• _Data extract_
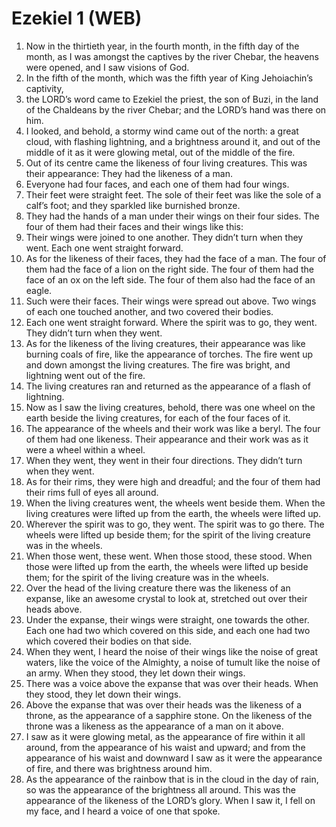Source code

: * Ezekiel 1 (WEB)
:PROPERTIES:
:ID: WEB/26-EZE01
:END:

1. Now in the thirtieth year, in the fourth month, in the fifth day of the month, as I was amongst the captives by the river Chebar, the heavens were opened, and I saw visions of God.
2. In the fifth of the month, which was the fifth year of King Jehoiachin’s captivity,
3. the LORD’s word came to Ezekiel the priest, the son of Buzi, in the land of the Chaldeans by the river Chebar; and the LORD’s hand was there on him.
4. I looked, and behold, a stormy wind came out of the north: a great cloud, with flashing lightning, and a brightness around it, and out of the middle of it as it were glowing metal, out of the middle of the fire.
5. Out of its centre came the likeness of four living creatures. This was their appearance: They had the likeness of a man.
6. Everyone had four faces, and each one of them had four wings.
7. Their feet were straight feet. The sole of their feet was like the sole of a calf’s foot; and they sparkled like burnished bronze.
8. They had the hands of a man under their wings on their four sides. The four of them had their faces and their wings like this:
9. Their wings were joined to one another. They didn’t turn when they went. Each one went straight forward.
10. As for the likeness of their faces, they had the face of a man. The four of them had the face of a lion on the right side. The four of them had the face of an ox on the left side. The four of them also had the face of an eagle.
11. Such were their faces. Their wings were spread out above. Two wings of each one touched another, and two covered their bodies.
12. Each one went straight forward. Where the spirit was to go, they went. They didn’t turn when they went.
13. As for the likeness of the living creatures, their appearance was like burning coals of fire, like the appearance of torches. The fire went up and down amongst the living creatures. The fire was bright, and lightning went out of the fire.
14. The living creatures ran and returned as the appearance of a flash of lightning.
15. Now as I saw the living creatures, behold, there was one wheel on the earth beside the living creatures, for each of the four faces of it.
16. The appearance of the wheels and their work was like a beryl. The four of them had one likeness. Their appearance and their work was as it were a wheel within a wheel.
17. When they went, they went in their four directions. They didn’t turn when they went.
18. As for their rims, they were high and dreadful; and the four of them had their rims full of eyes all around.
19. When the living creatures went, the wheels went beside them. When the living creatures were lifted up from the earth, the wheels were lifted up.
20. Wherever the spirit was to go, they went. The spirit was to go there. The wheels were lifted up beside them; for the spirit of the living creature was in the wheels.
21. When those went, these went. When those stood, these stood. When those were lifted up from the earth, the wheels were lifted up beside them; for the spirit of the living creature was in the wheels.
22. Over the head of the living creature there was the likeness of an expanse, like an awesome crystal to look at, stretched out over their heads above.
23. Under the expanse, their wings were straight, one towards the other. Each one had two which covered on this side, and each one had two which covered their bodies on that side.
24. When they went, I heard the noise of their wings like the noise of great waters, like the voice of the Almighty, a noise of tumult like the noise of an army. When they stood, they let down their wings.
25. There was a voice above the expanse that was over their heads. When they stood, they let down their wings.
26. Above the expanse that was over their heads was the likeness of a throne, as the appearance of a sapphire stone. On the likeness of the throne was a likeness as the appearance of a man on it above.
27. I saw as it were glowing metal, as the appearance of fire within it all around, from the appearance of his waist and upward; and from the appearance of his waist and downward I saw as it were the appearance of fire, and there was brightness around him.
28. As the appearance of the rainbow that is in the cloud in the day of rain, so was the appearance of the brightness all around. This was the appearance of the likeness of the LORD’s glory. When I saw it, I fell on my face, and I heard a voice of one that spoke.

• _Directions for this task_
Retype the data shown above exactly, excluding any picture it contains.

• _Result of this exercise_
Source code

: * Ezekiel 1 (WEB)
:PROPERTIES:
:ID: WEB/26-EZE01
:END:

1. Now in the thirtieth year, in the fourth month, in the fifth day of the month, as I was amongst the captives by the river Chebar, the heavens were opened, and I saw visions of God.
2. In the fifth of the month, which was the fifth year of King Jehoiachin’s captivity,
3. the LORD’s word came to Ezekiel the priest, the son of Buzi, in the land of the Chaldeans by the river Chebar; and the LORD’s hand was there on him.
4. I looked, and behold, a stormy wind came out of the north: a great cloud, with flashing lightning, and a brightness around it, and out of the middle of it as it were glowing metal, out of the middle of the fire.
5. Out of its centre came the likeness of four living creatures. This was their appearance: They had the likeness of a man.
6. Everyone had four faces, and each one of them had four wings.
7. Their feet were straight feet. The sole of their feet was like the sole of a calf’s foot; and they sparkled like burnished bronze.
8. They had the hands of a man under their wings on their four sides. The four of them had their faces and their wings like this:
9. Their wings were joined to one another. They didn’t turn when they went. Each one went straight forward.
10. As for the likeness of their faces, they had the face of a man. The four of them had the face of a lion on the right side. The four of them had the face of an ox on the left side. The four of them also had the face of an eagle.
11. Such were their faces. Their wings were spread out above. Two wings of each one touched another, and two covered their bodies.
12. Each one went straight forward. Where the spirit was to go, they went. They didn’t turn when they went.
13. As for the likeness of the living creatures, their appearance was like burning coals of fire, like the appearance of torches. The fire went up and down amongst the living creatures. The fire was bright, and lightning went out of the fire.
14. The living creatures ran and returned as the appearance of a flash of lightning.
15. Now as I saw the living creatures, behold, there was one wheel on the earth beside the living creatures, for each of the four faces of it.
16. The appearance of the wheels and their work was like a beryl. The four of them had one likeness. Their appearance and their work was as it were a wheel within a wheel.
17. When they went, they went in their four directions. They didn’t turn when they went.
18. As for their rims, they were high and dreadful; and the four of them had their rims full of eyes all around.
19. When the living creatures went, the wheels went beside them. When the living creatures were lifted up from the earth, the wheels were lifted up.
20. Wherever the spirit was to go, they went. The spirit was to go there. The wheels were lifted up beside them; for the spirit of the living creature was in the wheels.
21. When those went, these went. When those stood, these stood. When those were lifted up from the earth, the wheels were lifted up beside them; for the spirit of the living creature was in the wheels.
22. Over the head of the living creature there was the likeness of an expanse, like an awesome crystal to look at, stretched out over their heads above.
23. Under the expanse, their wings were straight, one towards the other. Each one had two which covered on this side, and each one had two which covered their bodies on that side.
24. When they went, I heard the noise of their wings like the noise of great waters, like the voice of the Almighty, a noise of tumult like the noise of an army. When they stood, they let down their wings.
25. There was a voice above the expanse that was over their heads. When they stood, they let down their wings.
26. Above the expanse that was over their heads was the likeness of a throne, as the appearance of a sapphire stone. On the likeness of the throne was a likeness as the appearance of a man on it above.
27. I saw as it were glowing metal, as the appearance of fire within it all around, from the appearance of his waist and upward; and from the appearance of his waist and downward I saw as it were the appearance of fire, and there was brightness around him.
28. As the appearance of the rainbow that is in the cloud in the day of rain, so was the appearance of the brightness all around. This was the appearance of the likeness of the LORD’s glory. When I saw it, I fell on my face, and I heard a voice of one that spoke.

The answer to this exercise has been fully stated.